- [Bacaan]
◆ ◆ ◆ ◆

Jun 10, 2009

Ihwal Dikotomi Pemimpin Muda dan Tua



Oleh: Aria Bima
Politisi Fraksi PDI Perjuangan DPR RI




MARAKNYA wacana dikotomis yang mengasumsikan pemimpin muda seolah-olah identik dengan perubahan atau perbaikan kondisi bangsa, dan sebaliknya pemimpin tua seperti barang kadaluarsa yang tak layak pakai lagi, adalah terminologi keliru dan sangat menyesatkan. Wacana ini juga bersifat black campaign atau pembunuhan karakter kepada generasi pemimpin yang lebih berpengalaman, dan karena itu melanggar fatsoen atau tata krama politik.




Mengapa keliru dan menyesatkan? Pertama, usia muda tidak bisa dijadikan pertimbangan pokok atau variabel determinan untuk mengukur kualitas kepemimpinan seseorang. Bagi seorang pemimpin, yang terpenting dia harus visioner, dapat menjadi sumber inspirasi, dan mampu menggerakkan rakyat atau mengimplementasikan visinya dalam dataran kenyataan. Jika memiliki visi tapi peragu atau gagal mengeksekusi kebijakan, ia hanya menjadi penebar pesona atau pengumbar janji belaka meski usianya masih muda.


Kedua, wacana dikotomis yang diikuti seruan agar para pemimpin senior menyingkir dari ajang pemilihan presiden 2009 tidak demokratis. Ini lantaran dari perspektif demokrasi, kriteria utama bagi seorang pemimpin adalah sejauhmana ia bisa meraih dukungan rakyat secara sah melalui pemilu yang adil dan bebas. Ini tak ada kaitannya dengan usia pemimpin tersebut. Seruan yang bernuansa membatasi keikutsertaan para pemimpin tua dalam pemilihan presiden 2009 justru merupakan bentuk feodalisme baru yang mencederai sistem demokrasi. Karena itu bisa dipahami bahwa negara dedengkot demokrasi Amerika Serikat pun tak memasalahkan keikutsertaan John McKain sebagai kandidat presiden, kendati usianya 71 tahun. Sebaliknya, Barrack Obama, sebagai kandidat pesaing McKain dengan usia yang jauh lebih muda, juga tak pernah menyerang umur McKain.

◆ ◆ ◆ ◆

Lanjutkan bacaan tentang dikotomi pemimpin muda dan tua mulai dari bagian sesudah paragraf terakhirnya. Materi sesudah bacaan ini diambil dari sumber lain.

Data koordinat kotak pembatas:
◆ ◆ ◆ ◆

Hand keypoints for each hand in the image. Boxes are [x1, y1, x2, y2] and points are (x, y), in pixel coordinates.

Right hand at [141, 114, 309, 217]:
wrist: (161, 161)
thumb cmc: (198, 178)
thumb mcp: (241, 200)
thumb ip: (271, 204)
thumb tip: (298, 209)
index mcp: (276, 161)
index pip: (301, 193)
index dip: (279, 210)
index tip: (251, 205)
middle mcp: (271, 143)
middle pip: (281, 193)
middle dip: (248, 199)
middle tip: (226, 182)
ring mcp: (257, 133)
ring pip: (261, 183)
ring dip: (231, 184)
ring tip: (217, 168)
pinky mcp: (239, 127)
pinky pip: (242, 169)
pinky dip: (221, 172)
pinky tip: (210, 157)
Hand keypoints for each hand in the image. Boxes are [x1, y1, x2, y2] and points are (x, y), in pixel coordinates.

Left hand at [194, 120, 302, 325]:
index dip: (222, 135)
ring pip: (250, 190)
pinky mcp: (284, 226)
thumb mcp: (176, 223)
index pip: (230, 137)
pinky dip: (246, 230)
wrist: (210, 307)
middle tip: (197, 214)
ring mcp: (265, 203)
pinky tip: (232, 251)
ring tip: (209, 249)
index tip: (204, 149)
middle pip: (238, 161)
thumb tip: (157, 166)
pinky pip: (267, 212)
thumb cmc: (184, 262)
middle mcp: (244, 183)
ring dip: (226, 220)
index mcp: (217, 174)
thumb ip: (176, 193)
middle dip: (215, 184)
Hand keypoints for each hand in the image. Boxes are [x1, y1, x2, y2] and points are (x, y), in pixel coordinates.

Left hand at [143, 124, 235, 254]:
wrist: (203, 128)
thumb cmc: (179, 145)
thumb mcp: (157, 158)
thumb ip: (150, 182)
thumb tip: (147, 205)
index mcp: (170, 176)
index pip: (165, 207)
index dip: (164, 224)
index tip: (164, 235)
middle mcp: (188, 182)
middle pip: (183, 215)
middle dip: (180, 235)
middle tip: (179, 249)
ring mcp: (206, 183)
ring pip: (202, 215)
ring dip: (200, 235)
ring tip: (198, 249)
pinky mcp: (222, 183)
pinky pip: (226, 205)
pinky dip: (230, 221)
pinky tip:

◆ ◆ ◆ ◆

- [Hasil Latihan]
Ketiga, wacana dikotomis yang bernuansa menjegal para calon presiden berusia di atas 50 tahun sebelum bertanding dalam pemilu itu juga tidak konstitusional. Ini karena UUD 45 sendiri tidak membatasi usia maksimal calon presiden dan wakil presiden RI. Pasal 6 ayat (1) UUD 45 hanya menyebut calon presiden dan wakilnya harus seorang WNI sejak kelahirannya, tidak pernah menerima kewarganegaraan lain karena kehendaknya sendiri, tak pernah mengkhianati negara, serta mampu secara rohani dan jasmani melaksanakan tugas dan kewajiban sebagai presiden dan wakil presiden. Sementara UU tentang pemilihan presiden dan wakil presiden justru membatasi usia minimal calon presiden dan wakil presiden “sekurang-kurangnya 35 (tiga puluh lima) tahun” (pasal 6 poin q UU No.23/2003).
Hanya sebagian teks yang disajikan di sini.